More than 16,500 of BP’s 20,000 employees in the US use Fitbit, and the company allows them to save hundreds of pounds on their work health insurance if they travel a million or two million steps a year. According to the Washington Post “BP, like most big companies, uses an outside vendor to manage the wellness program, so the company does not see any individual data on activity levels”.

“Tackling the motivation behind the activity is often the problem, not tracking activity that is already being done,” cautions Dr Kartik Modha, a London GP and health tech enthusiast. He says he is more likely to recommend that patients download a calorie counting app like MyFitnessPal than an activity tracking equivalent.

Most of the monitoring current phone apps are capable of is relatively unsophisticated, though the analysis software is improving all the time. Hamed Khan, a GP and clinical lecturer at St George’s, University of London, says the blood-pressure readings that many of his younger patients record on their phones (using plug-in devices) “seem to be fairly accurate” when he checks them against readings he does in his practice.

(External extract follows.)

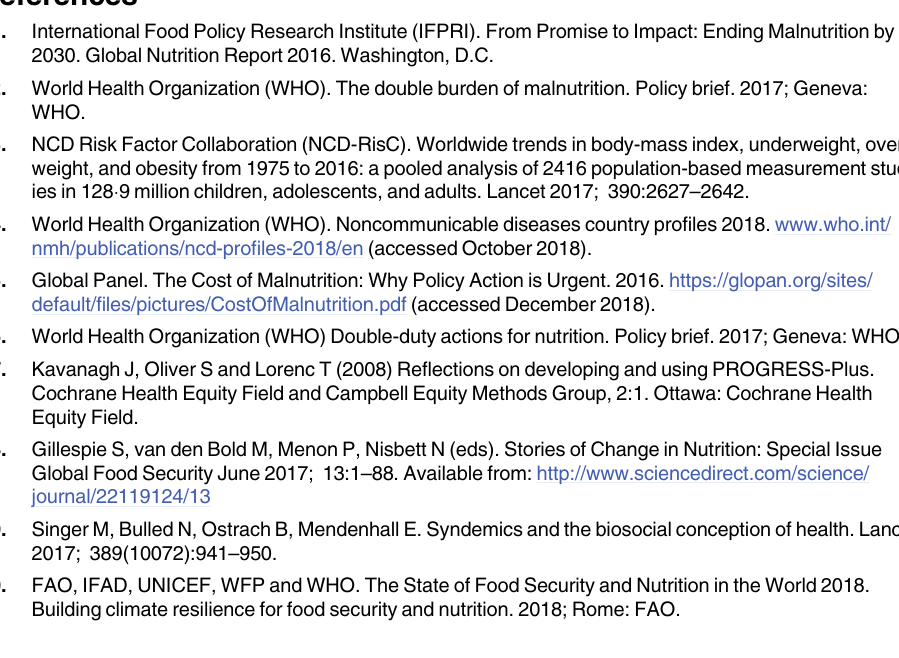
S1 Table. Critical appraisal. Adapted from WHO (2011) ‘Good Practice Appraisal Tool for Obesity Prevention Programmes, Projects, Initiatives and Interventions’. Studies marked with � are to be considered in conjunction with other studies on the same interventions. S2 Table. Assessment of double duty action eligibility. Legend: Y = Yes; N = No; N/ A = unclear / lack of detail for in-depth analysis of single components; - = need for in-depth analysis of single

Relatively speaking, though, the technology of blood-pressure monitoring is simple. The San Franscisco company Sano seems to point to the future though, with its biometric sensor, that will “help people understand what’s happening inside their bodies through continuously monitoring important markers in their bodies’ chemistry”, their site says.

Babylon’s founder, a former Goldman Sachs banker called Ali Parsa, whose app is being downloaded once a minute in the UK and Ireland, says he is increasingly relying on artificial intelligence to answer questions from patient subscribers. “We have generated answers so that doctors don’t have to type them out — you just choose the right one,” he says.

Perhaps it’s that kind of claim, rather than other tech announcements, that will give practitioners pause for thought.